**PROBLEM:** Except for the pictures, retype the records that follow exactly.

(Beginning of LISTED RECORDS)

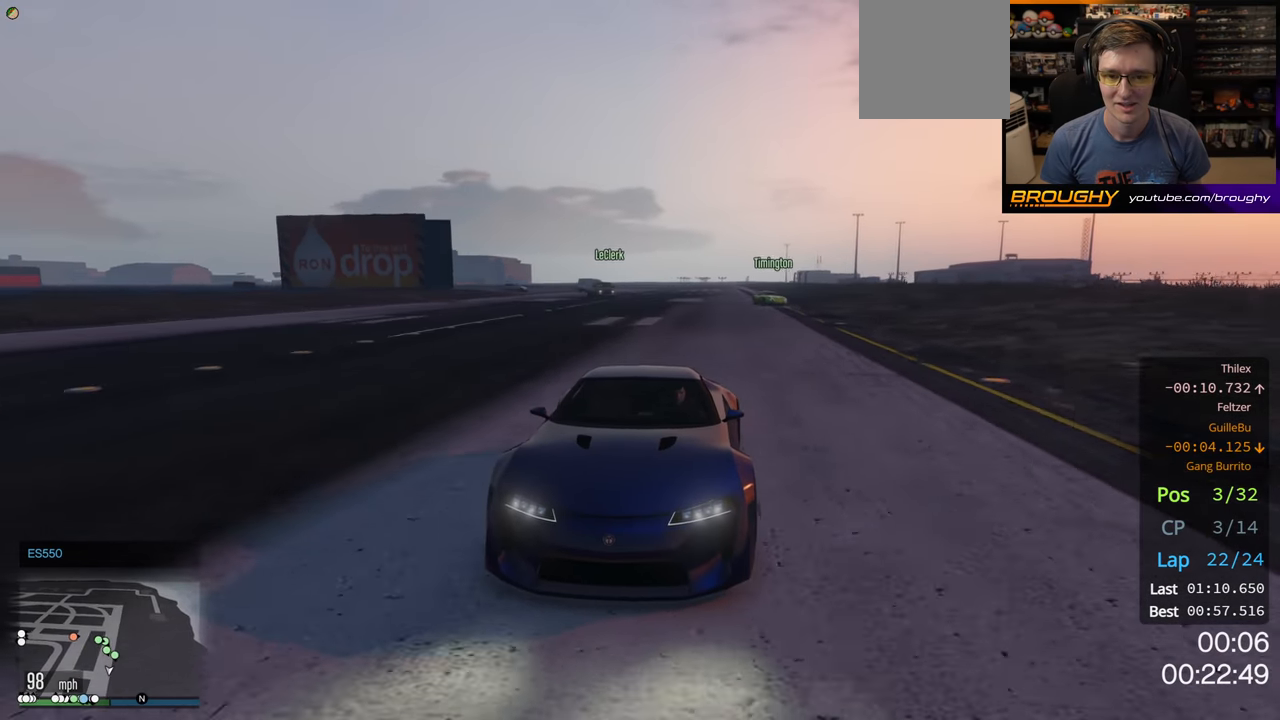
{"buttons": ["R2"], "left_stick": "center", "right_stick": "center", "events": [[383, "R3", "up"], [383, "right_stick", "center"]]}
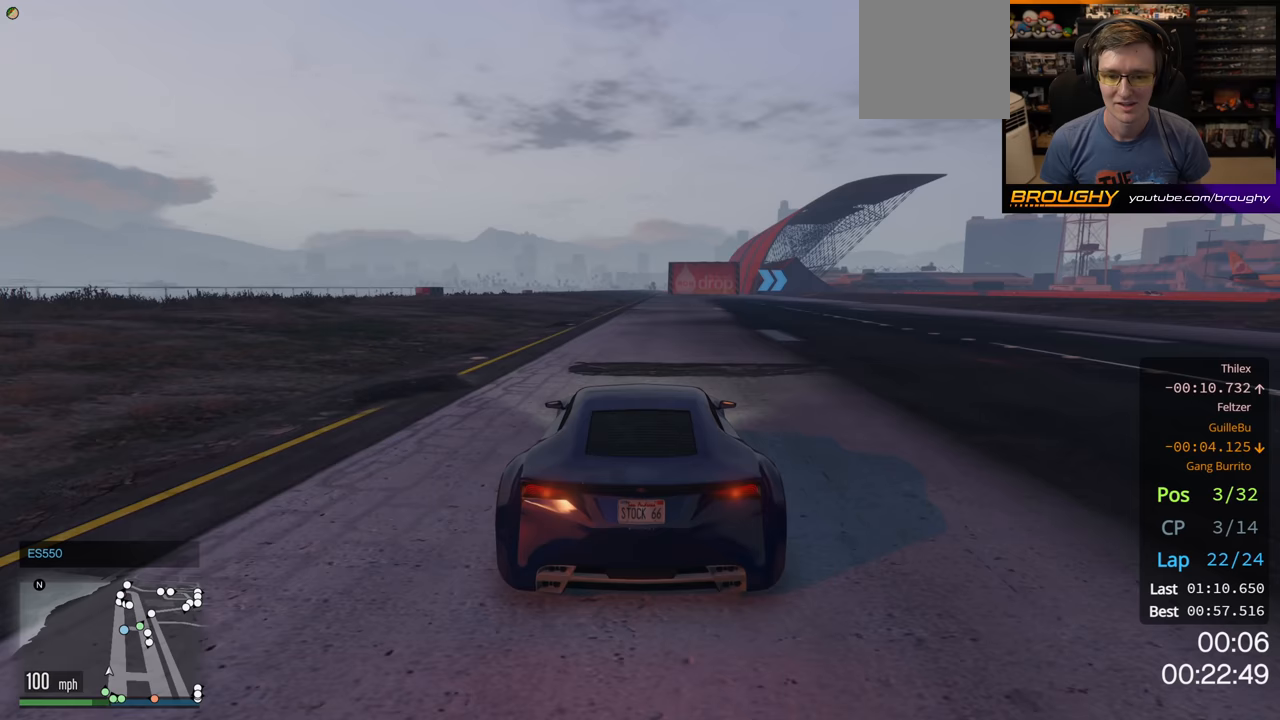
{"buttons": ["R2"], "left_stick": "center", "right_stick": "center", "events": []}
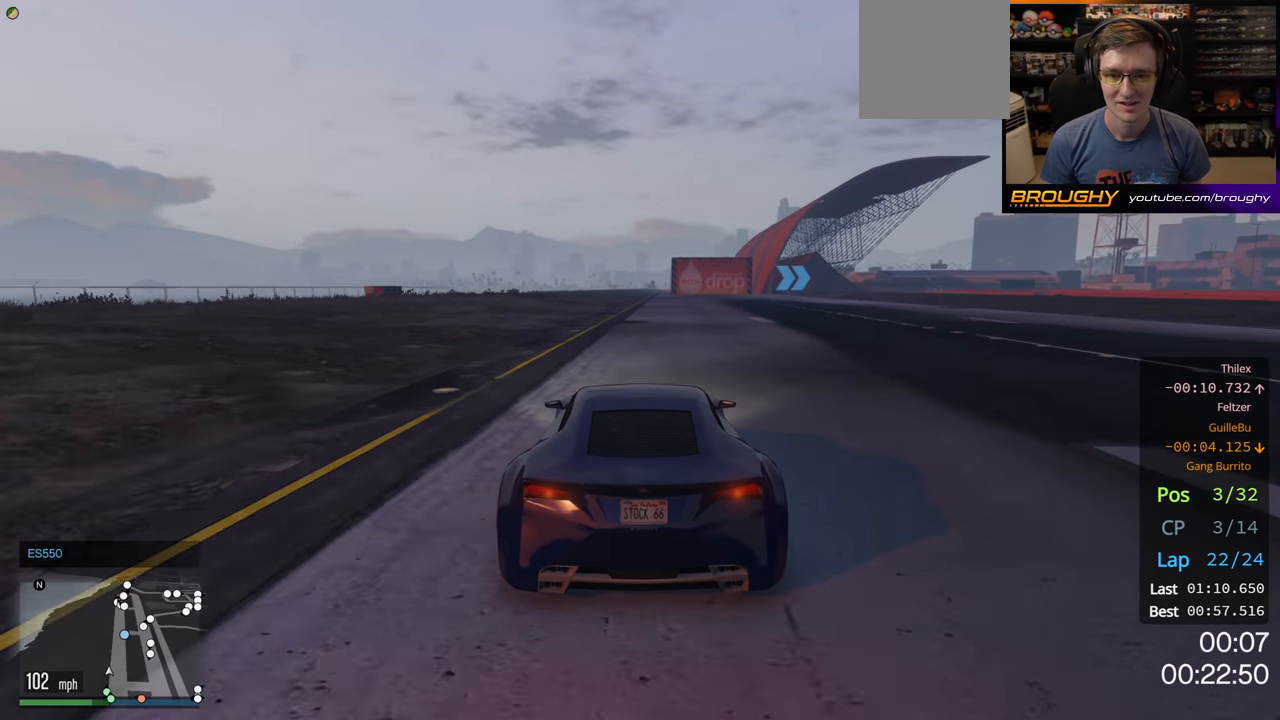
{"buttons": ["R2"], "left_stick": "center", "right_stick": "center", "events": []}
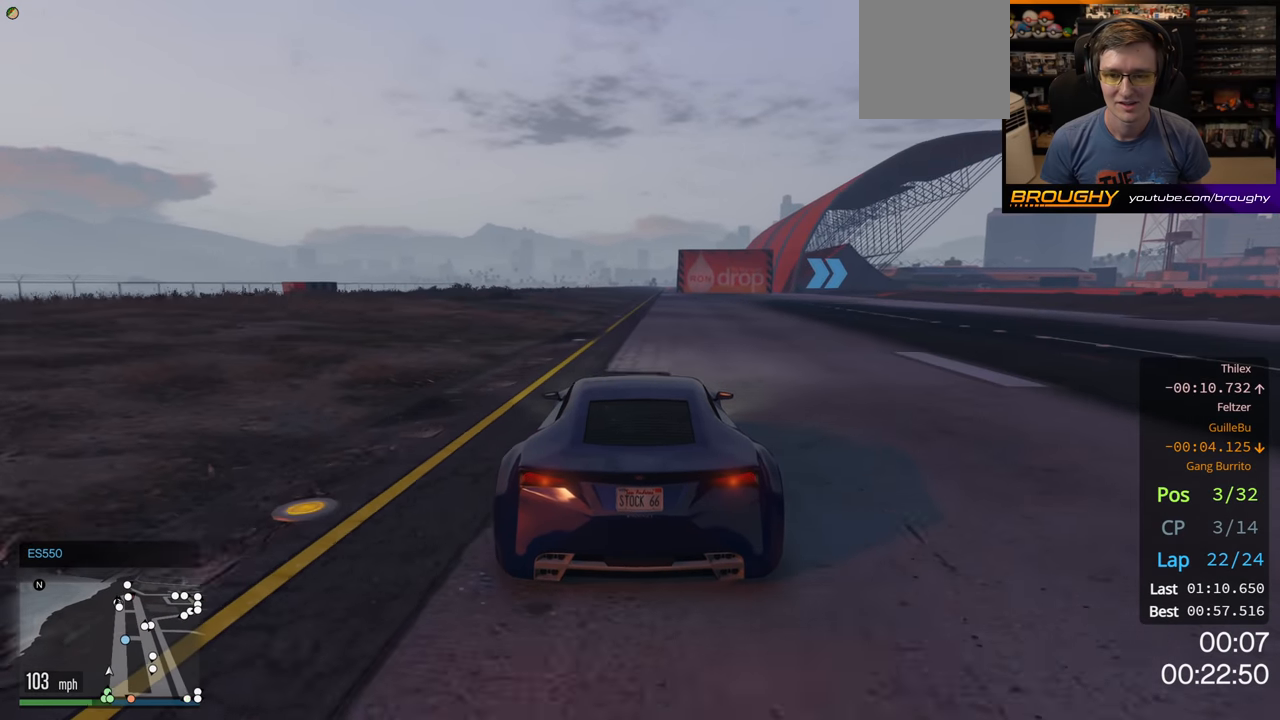
{"buttons": ["R2"], "left_stick": "right", "right_stick": "center", "events": [[217, "left_stick", "right"]]}
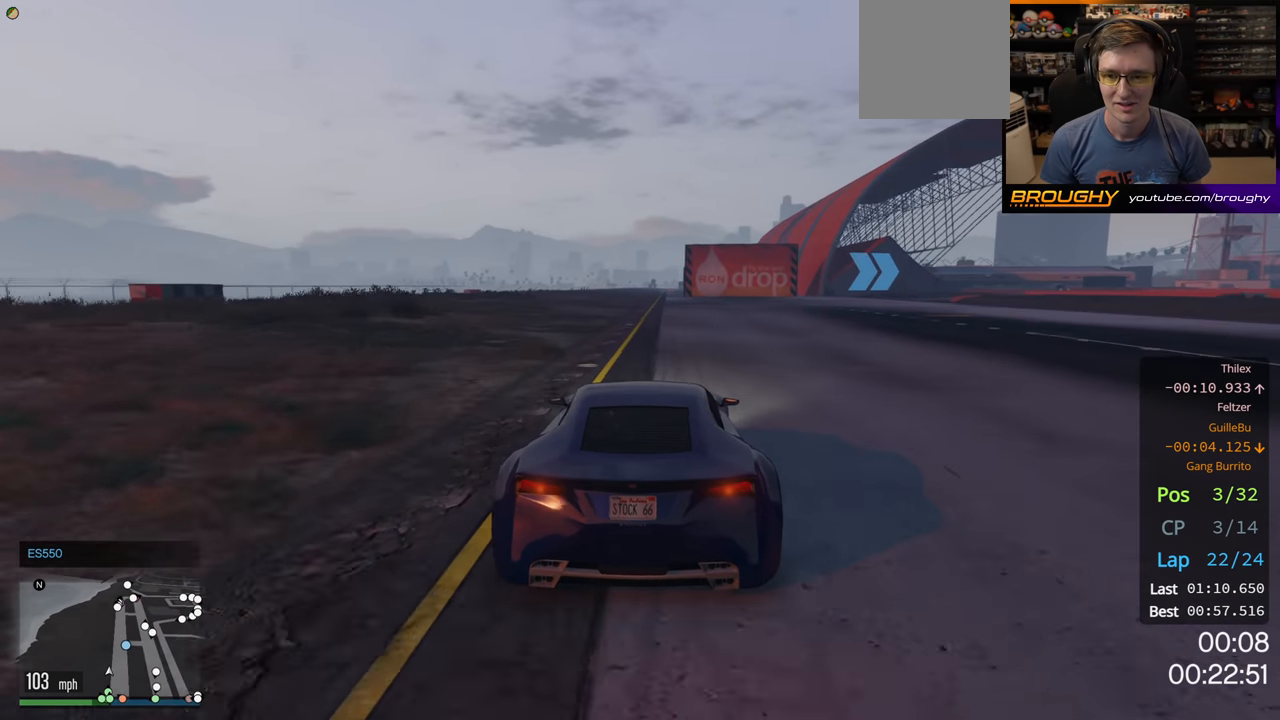
{"buttons": ["R2"], "left_stick": "right", "right_stick": "center", "events": [[100, "left_stick", "center"], [200, "left_stick", "right"], [400, "left_stick", "center"], [450, "left_stick", "right"]]}
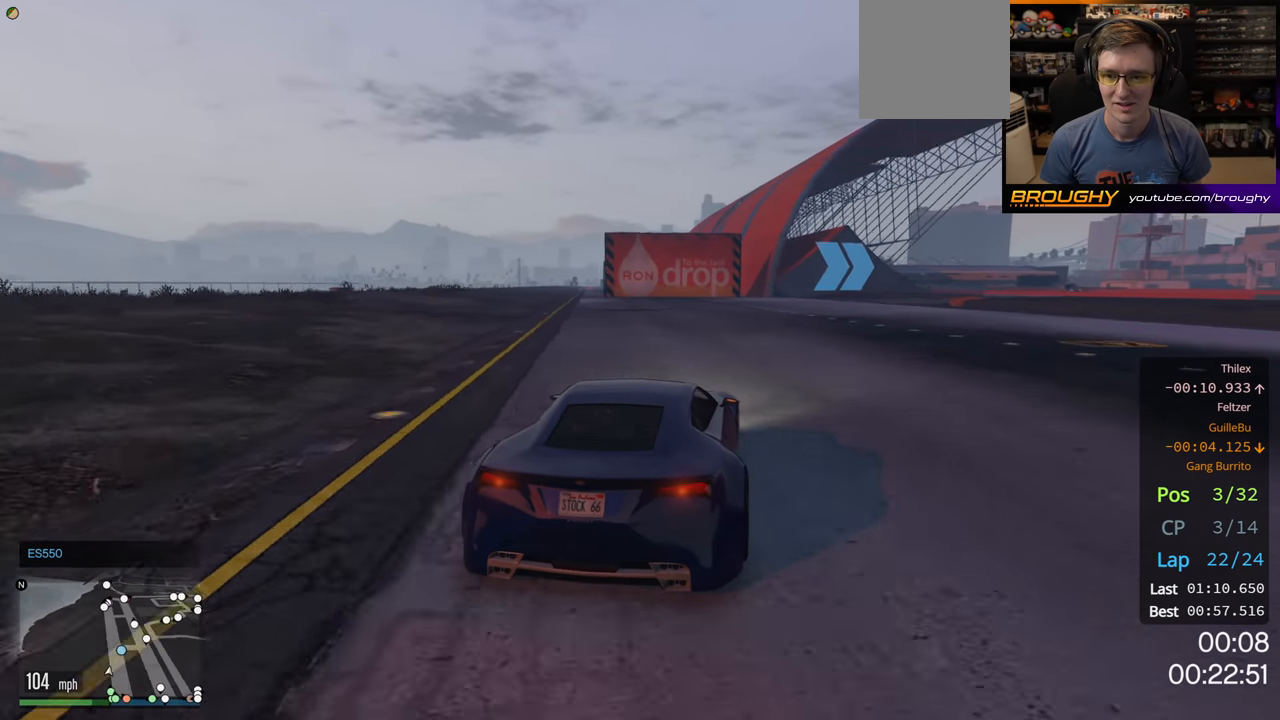
{"buttons": ["R2"], "left_stick": "right", "right_stick": "center", "events": [[100, "left_stick", "center"], [217, "left_stick", "right"]]}
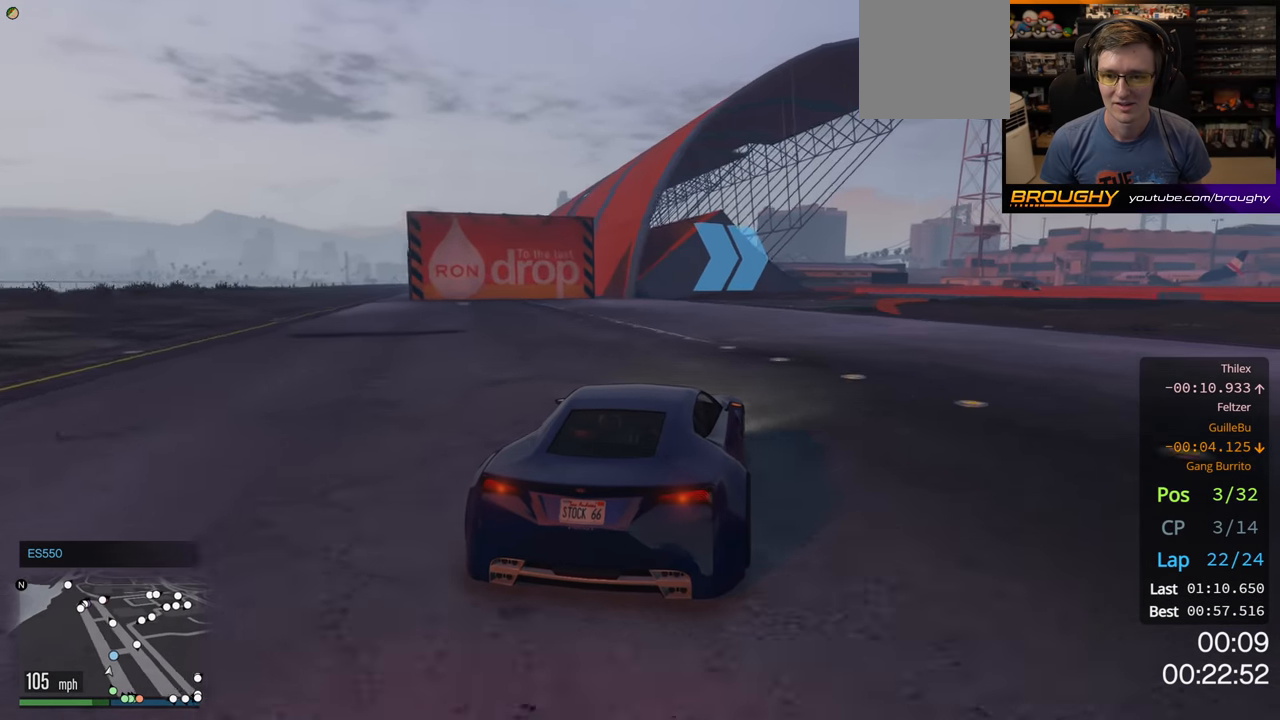
{"buttons": ["R2"], "left_stick": "center", "right_stick": "center", "events": [[133, "left_stick", "center"], [250, "left_stick", "right"], [450, "left_stick", "center"]]}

(End of LISTED RECORDS)

**RESPONSE AREA:**
{"buttons": ["R2"], "left_stick": "center", "right_stick": "center", "events": [[383, "R3", "up"], [383, "right_stick", "center"]]}
{"buttons": ["R2"], "left_stick": "center", "right_stick": "center", "events": []}
{"buttons": ["R2"], "left_stick": "center", "right_stick": "center", "events": []}
{"buttons": ["R2"], "left_stick": "right", "right_stick": "center", "events": [[217, "left_stick", "right"]]}
{"buttons": ["R2"], "left_stick": "right", "right_stick": "center", "events": [[100, "left_stick", "center"], [200, "left_stick", "right"], [400, "left_stick", "center"], [450, "left_stick", "right"]]}
{"buttons": ["R2"], "left_stick": "right", "right_stick": "center", "events": [[100, "left_stick", "center"], [217, "left_stick", "right"]]}
{"buttons": ["R2"], "left_stick": "center", "right_stick": "center", "events": [[133, "left_stick", "center"], [250, "left_stick", "right"], [450, "left_stick", "center"]]}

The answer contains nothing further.